Any push into Iraq's south would bring the US into closer confrontation with Iran, whose influence there has been growing. The US would do well, some analysts say, to address that issue in a larger regional context. "If you want peace in Iraq, if you want America to be able to have an exit strategy, the road goes through Tehran," says Ms. Yaphe, a former CIA Middle East analyst.
Still, say other analysts, the surge was intended to facilitate political reconciliation in Iraq, and it has not done that.
For example, some 90,000 Sunnis may now be armed to help fight against Al Qaeda in Iraq, but the Shiite-led government has not integrated most of them into the Iraqi security forces. That failure could turn around and bite both the Iraqis and the US, some experts say.

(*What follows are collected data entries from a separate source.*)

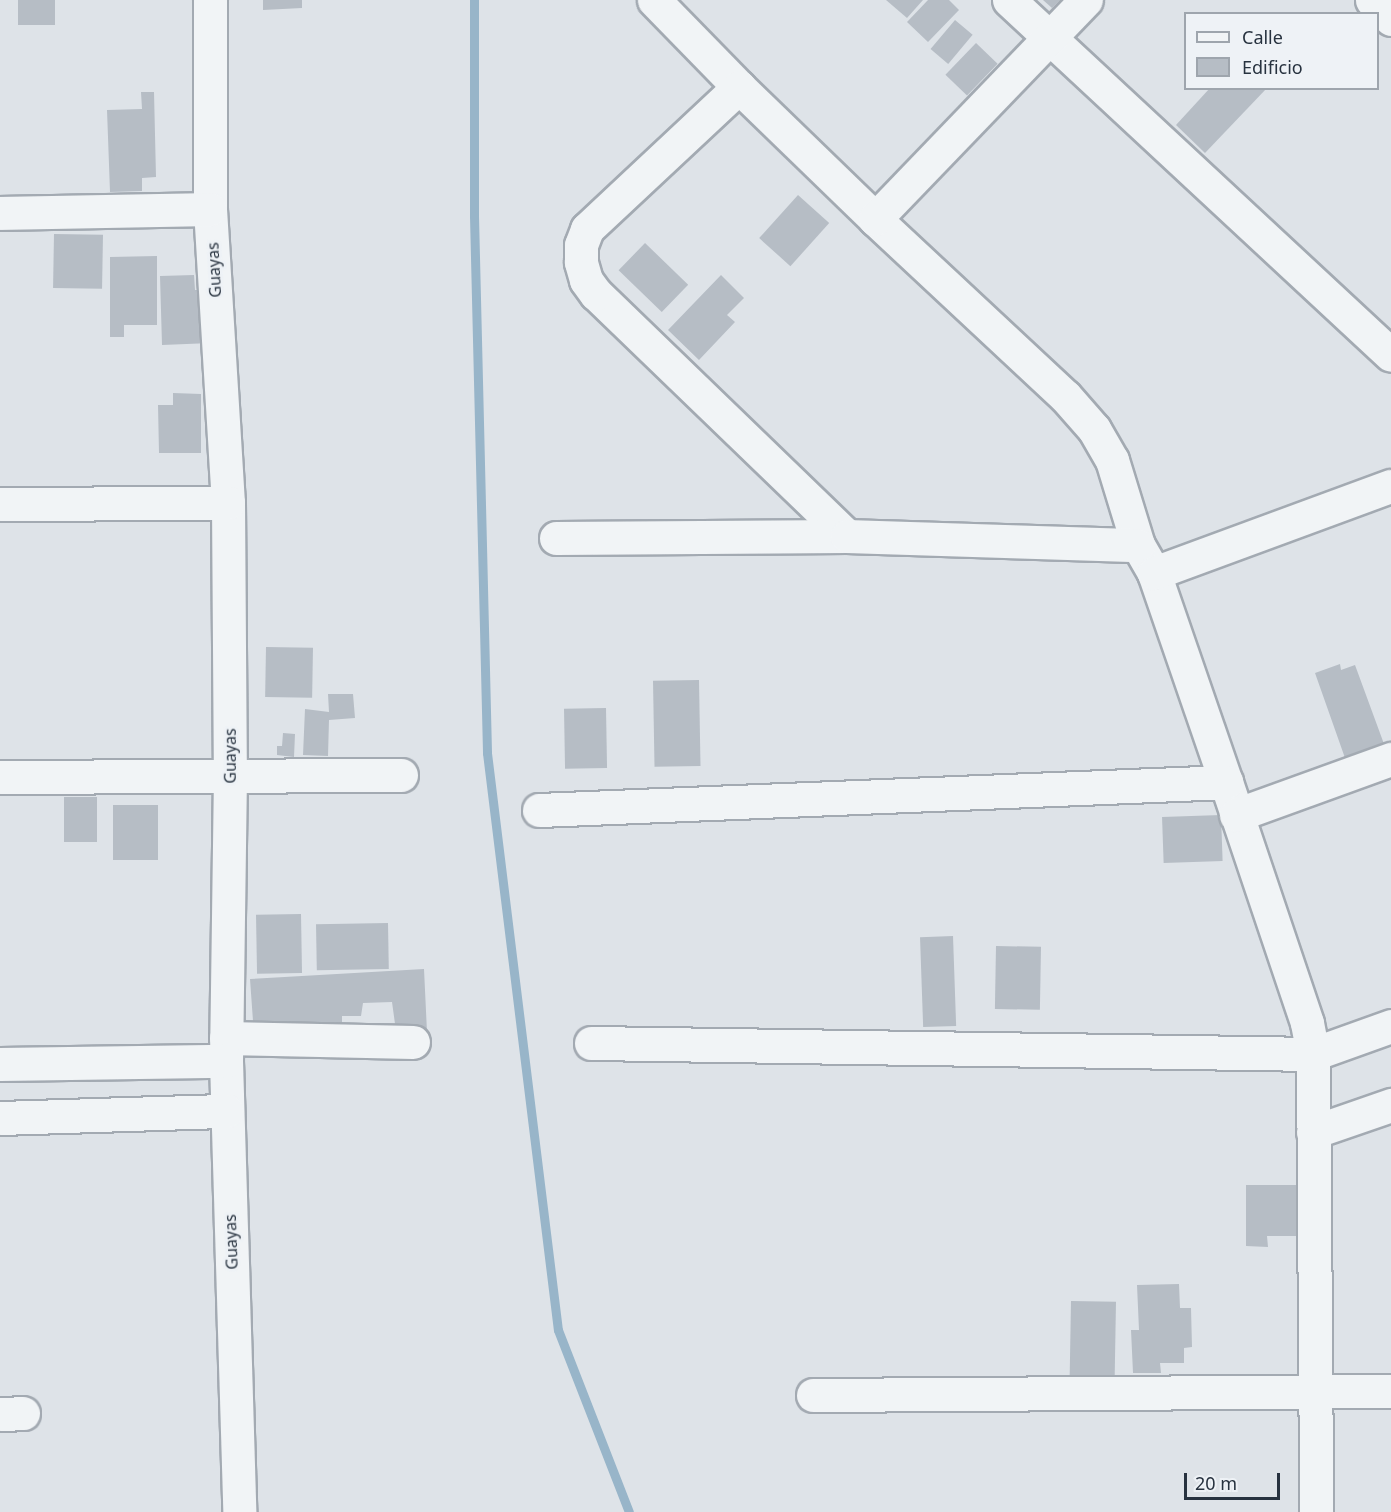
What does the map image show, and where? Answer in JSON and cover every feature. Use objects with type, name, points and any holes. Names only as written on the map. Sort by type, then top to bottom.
[{"type":"street","name":"Guayas","points":[[210,0],[210,209],[228,503],[230,774],[226,1050],[239,1512]]},
{"type":"street","points":[[654,0],[739,87],[875,219],[1065,396],[1094,429],[1112,460],[1226,783],[1307,1023],[1313,1054],[1313,1390],[1316,1512]]},
{"type":"street","points":[[1009,0],[1391,355]]},
{"type":"street","points":[[875,219],[1086,0]]},
{"type":"street","points":[[1372,0],[1391,19]]},
{"type":"street","points":[[739,87],[598,215],[581,245],[581,262],[586,280],[596,294],[847,536]]},
{"type":"street","points":[[0,213],[210,209]]},
{"type":"street","points":[[556,538],[847,536],[1146,559],[1391,486]]},
{"type":"street","points":[[0,504],[228,503]]},
{"type":"street","points":[[1236,815],[1391,759]]},
{"type":"street","points":[[0,777],[230,774],[401,775]]},
{"type":"street","points":[[539,810],[1226,783]]},
{"type":"street","points":[[591,1043],[1313,1054],[1391,1026]]},
{"type":"street","points":[[0,1064],[226,1050],[413,1042]]},
{"type":"street","points":[[1313,1132],[1391,1105]]},
{"type":"street","points":[[0,1118],[227,1111]]},
{"type":"street","points":[[813,1395],[1391,1391]]},
{"type":"building","points":[[18,0],[55,0],[55,25],[18,25]]},
{"type":"building","points":[[263,0],[302,0],[302,8],[263,10]]},
{"type":"building","points":[[886,0],[923,0],[907,18]]},
{"type":"building","points":[[928,0],[949,0],[959,10],[928,42],[907,22]]},
{"type":"building","points":[[1043,0],[1060,0],[1052,8]]},
{"type":"building","points":[[955,20],[973,35],[948,64],[931,49]]},
{"type":"building","points":[[976,43],[998,64],[967,95],[945,75]]},
{"type":"building","points":[[1208,90],[1265,90],[1205,153],[1176,125]]},
{"type":"building","points":[[141,92],[154,92],[156,177],[142,178],[142,191],[110,192],[107,110],[142,109]]},
{"type":"building","points":[[798,195],[829,223],[790,266],[759,238]]},
{"type":"building","points":[[54,234],[103,235],[102,289],[53,288]]},
{"type":"building","points":[[645,243],[688,285],[662,312],[619,270]]},
{"type":"building","points":[[157,256],[157,325],[124,325],[124,337],[110,337],[110,257]]},
{"type":"building","points":[[194,275],[195,290],[209,290],[211,343],[162,345],[160,276]]},
{"type":"building","points":[[721,275],[744,298],[727,315],[735,322],[699,360],[668,330]]},
{"type":"building","points":[[173,393],[201,394],[201,453],[159,453],[158,405],[173,405]]},
{"type":"building","points":[[266,647],[313,648],[312,698],[265,697]]},
{"type":"building","points":[[1340,664],[1341,670],[1355,665],[1384,744],[1345,758],[1315,673]]},
{"type":"building","points":[[699,680],[701,766],[655,767],[653,681]]},
{"type":"building","points":[[328,694],[353,694],[355,718],[329,720],[328,756],[303,755],[305,709],[329,712]]},
{"type":"building","points":[[606,708],[607,768],[565,769],[564,709]]},
{"type":"building","points":[[283,733],[295,734],[294,757],[277,755],[277,746],[282,746]]},
{"type":"building","points":[[64,797],[97,797],[97,842],[64,842]]},
{"type":"building","points":[[113,805],[158,805],[158,860],[113,860]]},
{"type":"building","points":[[1221,815],[1223,861],[1164,863],[1162,817]]},
{"type":"building","points":[[301,914],[302,973],[257,974],[256,915]]},
{"type":"building","points":[[388,923],[389,969],[317,970],[316,924]]},
{"type":"building","points":[[953,936],[956,1026],[923,1027],[920,937]]},
{"type":"building","points":[[996,946],[1041,947],[1040,1010],[995,1009]]},
{"type":"building","points":[[424,969],[427,1032],[396,1031],[392,1002],[363,1003],[361,1016],[342,1016],[342,1034],[258,1032],[253,1021],[250,979]]},
{"type":"building","points":[[1246,1185],[1300,1185],[1299,1236],[1267,1236],[1268,1247],[1246,1246]]},
{"type":"building","points":[[1179,1284],[1180,1308],[1191,1308],[1192,1347],[1184,1348],[1184,1363],[1160,1363],[1161,1373],[1133,1373],[1131,1330],[1139,1330],[1137,1285]]},
{"type":"building","points":[[1071,1301],[1116,1302],[1115,1381],[1070,1380]]},
{"type":"waterway","points":[[474,0],[474,216],[487,753],[558,1330],[629,1512]]}]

"If you are on the fence as a tribal sheikh ..., wondering if you want to join in on this movement, what the government has been doing in terms of who they are and aren't taking into the security personnel has not been encouraging," says Wayne White, a former Iraq expert with the State Department Policy Planning Staff, now with the Middle East Institute.
Some Iraq experts argue that political reconciliation is occurring, though more at the provincial than the national level and not according to US "benchmarks."
But others say the fine points of political reconciliation, whether it's happening and how fast, are increasingly beside the point in the US political context.
"The realistic timetable for [stabilizing Iraq] may be 10 years, but the political timetable is 10 months," says Ivo Daalder, a US foreign-policy specialist at the Brookings Institution. He doesn't expect to see a determined congressional effort this year to alter Iraq policy.
"The political debate will no longer be on the Hill," says Mr. Daalder, "but what you do in '09."